Hyperparameter tuning
embedding_dim: Dimensionality of feature embeddings (shared).deep_hidden_units: Layer sizes for the deep MLP component.activation_fn: Activation for deep layers.dropout: Dropout rate for deep layers.learning_rate: Optimizer learning rate.
V1 API
policy_configs:
scoring_policy:
policy_type: deepfm
# Architecture
embedding_dim: 16 # Dimensionality of feature embeddings (shared)
deep_hidden_units: [128, 64, 32] # Layer sizes for the deep MLP component
activation_fn: "relu" # Activation for deep layers
dropout: 0.2 # Dropout rate for deep layers
# Training Control
learning_rate: 0.001 # Optimizer learning rate
Usage
Use this model when:
- You need a strong CTR or conversion prediction model that can learn both low- and high-order feature interactions
- You have rich categorical and continuous features and want to avoid manual feature crossing
- You care about modeling interaction terms between many sparse features (e.g., user, item, and context features)

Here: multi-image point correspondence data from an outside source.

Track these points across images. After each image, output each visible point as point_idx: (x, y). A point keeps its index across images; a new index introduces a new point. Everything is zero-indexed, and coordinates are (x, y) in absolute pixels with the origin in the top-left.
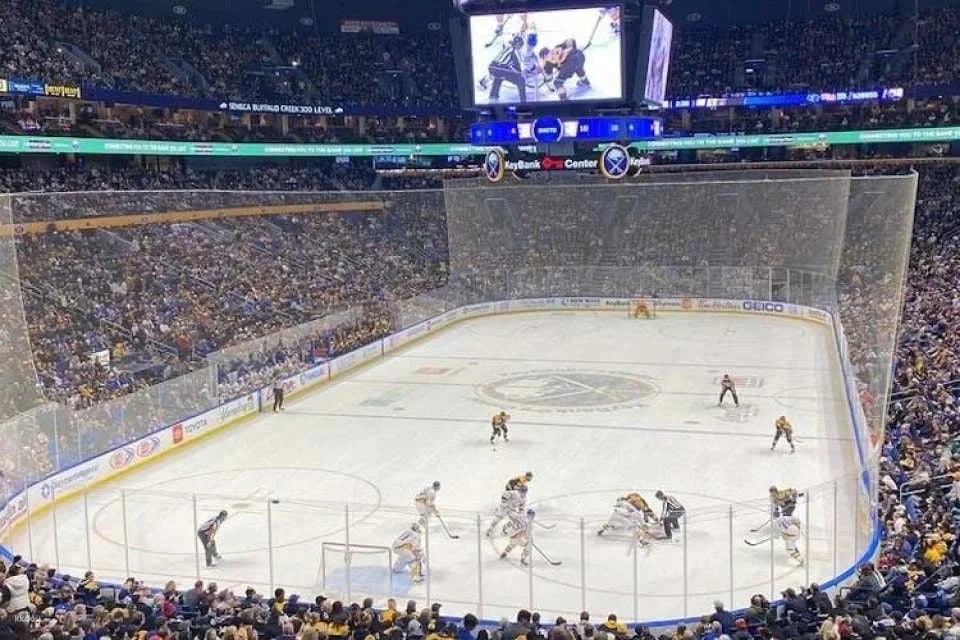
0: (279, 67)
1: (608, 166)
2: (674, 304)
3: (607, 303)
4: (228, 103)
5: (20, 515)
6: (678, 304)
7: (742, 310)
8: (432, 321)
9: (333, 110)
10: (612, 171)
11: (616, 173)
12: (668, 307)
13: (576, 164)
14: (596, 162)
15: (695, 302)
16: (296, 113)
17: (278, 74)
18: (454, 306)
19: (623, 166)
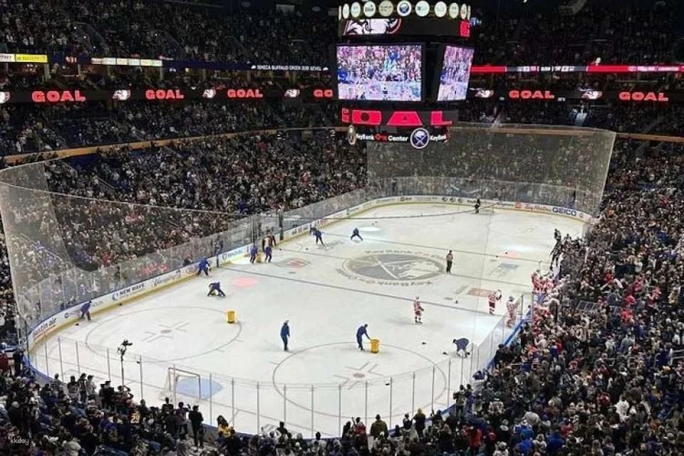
0: (294, 40)
1: (415, 141)
2: (509, 205)
3: (468, 201)
4: (256, 65)
5: (49, 329)
6: (512, 205)
7: (552, 212)
8: (350, 209)
9: (322, 69)
10: (417, 144)
11: (420, 145)
12: (506, 207)
13: (394, 139)
14: (407, 138)
15: (523, 205)
16: (300, 70)
17: (292, 44)
18: (358, 202)
19: (425, 141)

- You want a neural scoring model that generalizes better than pure linear or FM-based approaches alone
Choose a different model when:
- You have relatively simple feature sets and want a fast, tree-based baseline (use LightGBM or XGBoost)

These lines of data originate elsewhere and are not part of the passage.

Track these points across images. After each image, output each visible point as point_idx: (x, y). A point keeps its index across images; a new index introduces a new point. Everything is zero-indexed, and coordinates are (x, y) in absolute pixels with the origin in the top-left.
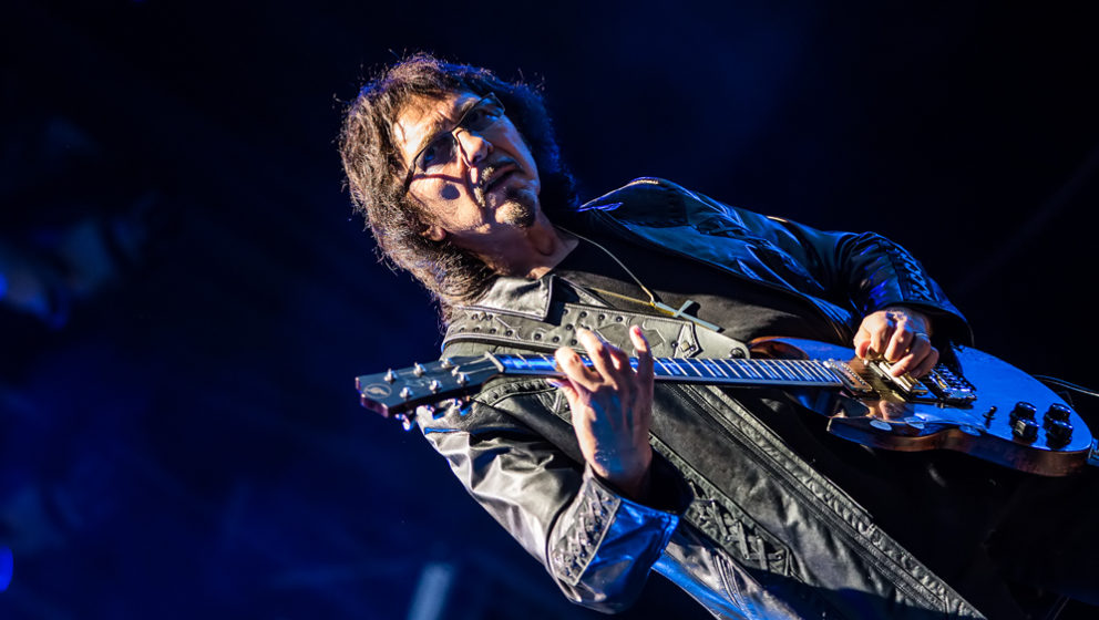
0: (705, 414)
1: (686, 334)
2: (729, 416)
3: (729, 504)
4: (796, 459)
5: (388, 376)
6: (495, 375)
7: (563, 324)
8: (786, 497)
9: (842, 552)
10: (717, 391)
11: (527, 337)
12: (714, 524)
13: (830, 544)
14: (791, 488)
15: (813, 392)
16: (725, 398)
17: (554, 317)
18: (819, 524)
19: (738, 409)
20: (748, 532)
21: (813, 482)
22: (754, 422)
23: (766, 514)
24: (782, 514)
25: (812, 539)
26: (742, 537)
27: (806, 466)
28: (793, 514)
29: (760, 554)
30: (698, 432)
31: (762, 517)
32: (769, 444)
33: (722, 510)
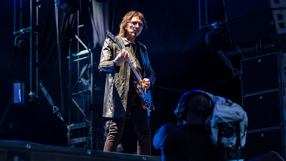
0: (127, 68)
1: (134, 61)
2: (128, 71)
3: (119, 77)
4: (129, 81)
5: (110, 33)
6: (118, 44)
7: (126, 47)
8: (124, 82)
9: (123, 92)
10: (130, 68)
11: (122, 45)
12: (116, 77)
13: (122, 90)
14: (125, 82)
15: (136, 78)
16: (130, 69)
17: (126, 46)
18: (124, 87)
19: (130, 71)
20: (118, 81)
21: (128, 84)
22: (129, 74)
23: (121, 81)
24: (122, 83)
25: (121, 88)
26: (117, 80)
27: (129, 82)
28: (123, 84)
29: (117, 83)
30: (125, 69)
31: (120, 81)
32: (128, 77)
33: (118, 77)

- You do not have the infrastructure or appetite to train and serve neural models in production
- You mainly need retrieval-stage embeddings rather than point-wise scoring (use Two-Tower, ALS, or BeeFormer)
- You primarily need to capture sequential patterns in user behavior (use SASRec, BERT4Rec, or other sequential models)
Use cases
- CTR prediction for feeds, recommendations, and advertising with many categorical IDs
- Ranking items in e-commerce or content platforms using rich user, item, and context features
- Scoring candidates in a ranking stage after retrieval from embeddings or search
- Personalization tasks where complex feature interactions drive performance
References
- Guo, H., et al. (2017). DeepFM: A Factorization-Machine based Neural Network for CTR Prediction. IJCAI.
- Wang, R., et al. (2021). DLRM: An advanced open source deep learning recommendation model. arXiv. (Provides context on DLRM-style models).